I love competing in the stock market because there is more brainpower attempting to succeed on Wall Street than pursuing any other human endeavor. But the person I battle the most is myself. Am I learning from my mistakes, or do I keep doing the same thing over and over, expecting a different result? Am I constantly pushing myself to improve, and am I taking advantage of every possible tool to make sure that I am? To put it simply, it’s good stuff.
By now, you have had several days to absorb and reflect upon the stock market carnage of Feb. 27, which translated into the largest one-day loss in years. There was a near-record spike in volatility. It was a rare day, and that is exactly why we are going to make some money from it.

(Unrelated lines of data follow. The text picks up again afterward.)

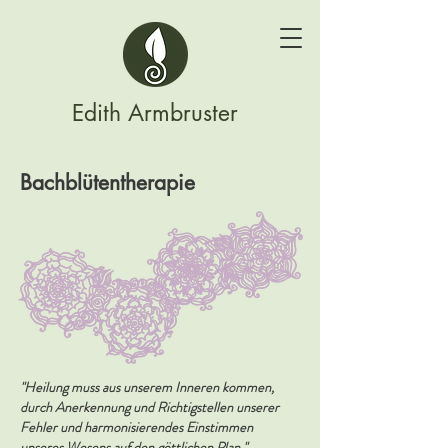
Edith Armbruster
Bachblütentherapie
"Heilung muss aus unserem Inneren kommen,
durch Anerkennung und Richtigstellen unserer
Fehler und harmonisierendes Einstimmen
unseres Wesens auf den göttlichen Plan."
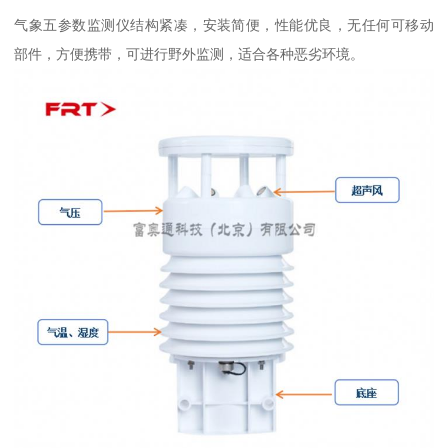
气象五参数监测仪结构紧凑，安装简便，性能优良，无任何可移动
部件，方便携带，可进行野外监测，适合各种恶劣环境。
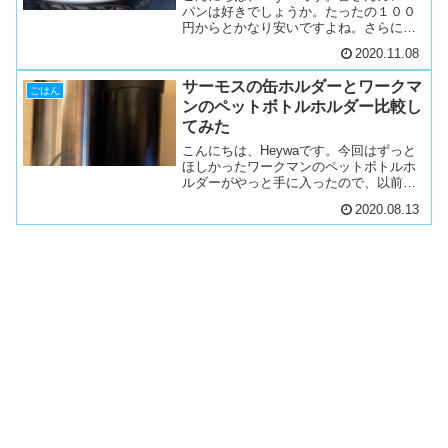
パンは好きでしょうか。たったの１００
円からとかなり安いですよね。さらにカ
レーパンは多様性があり、中の具材も
2020.11.08
様々で楽しめます。先日マツコの知らな
い世界でカレーパンの回があったそう
サーモスの缶ホルダーとワークマ
で、僕はtogettor...
ごはん
ンのペットボトルホルダー比較し
てみた
こんにちは、Heywaです。今回はずっと
ほしかったワークマンのペットボトルホ
ルダーがやっと手に入ったので、以前紹
介したサーモスの缶ホルダーと使用感を
2020.08.13
比較してみました。ペットボトルホルダ
ーを買おうと思っている方の参考になれ
ば幸いです。ワークマ...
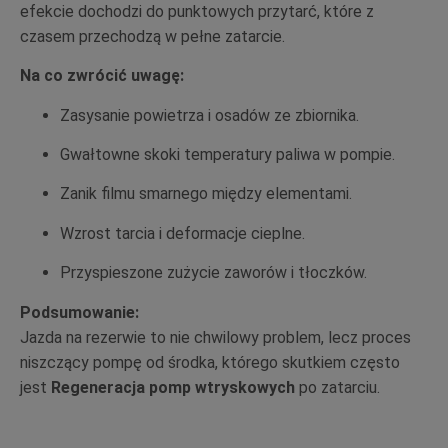
efekcie dochodzi do punktowych przytarć, które z
czasem przechodzą w pełne zatarcie.
Na co zwrócić uwagę:
Zasysanie powietrza i osadów ze zbiornika.
Gwałtowne skoki temperatury paliwa w pompie.
Zanik filmu smarnego między elementami.
Wzrost tarcia i deformacje cieplne.
Przyspieszone zużycie zaworów i tłoczków.
Podsumowanie:
Jazda na rezerwie to nie chwilowy problem, lecz proces
niszczący pompę od środka, którego skutkiem często
jest
Regeneracja pomp wtryskowych
po zatarciu.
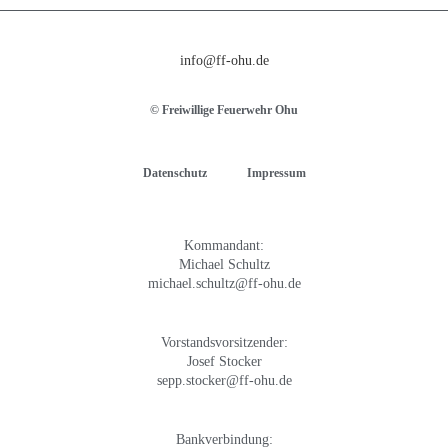
info@ff-ohu.de
© Freiwillige Feuerwehr Ohu
Datenschutz
Impressum
Kommandant:
Michael Schultz
michael.schultz@ff-ohu.de
Vorstandsvorsitzender:
Josef Stocker
sepp.stocker@ff-ohu.de
Bankverbindung:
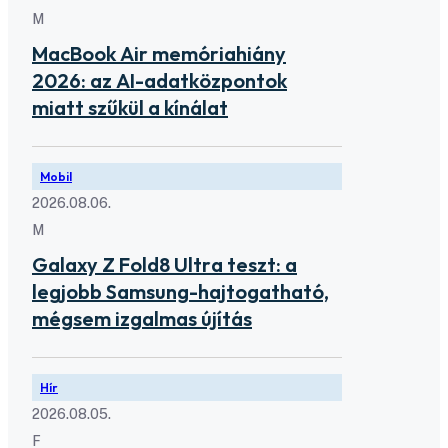
M
MacBook Air memóriahiány
2026: az AI-adatközpontok
miatt szűkül a kínálat
Mobil
2026.08.06.
M
Galaxy Z Fold8 Ultra teszt: a
legjobb Samsung-hajtogatható,
mégsem izgalmas újítás
Hír
2026.08.05.
F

I keep a stat table in my computer that demonstrates the number of times the market has experienced outsized moves in a particular period. A look at the table to observe what typically happens after volatility spikes, and how long it takes to happen.
I recall one day in May 2001 when the NASDAQ rose nearly 10 percent-it was the greatest up day in percentage terms I had ever witnessed. After that plunge, the NASDAQ fell for another 18 months, shedding more than 50 percent of its value. I added to my short positions that May day, on my way to making more than 20 percent in 2001.
At its lows of Feb. 27, the Dow Jones industrial average was down more than 500 points. On the day of the 1987 crash, that same point move meant more than 22 percent of the total market value was destroyed. On Feb. 27, it accounted for a mere 4 percent.
All of the very high point losses do not even register in the top 20 worst days in market history. Even so, it was large enough to qualify as a rare event. The percentage of stocks above their 10-day moving average was just 7 percent at the close. In at least 90 percent of the times that has occurred, the market was up at least 2 percent within 30 days, and up more than 5 percent within 90 days. In other words, this is a buying opportunity, so don’t jump out that window.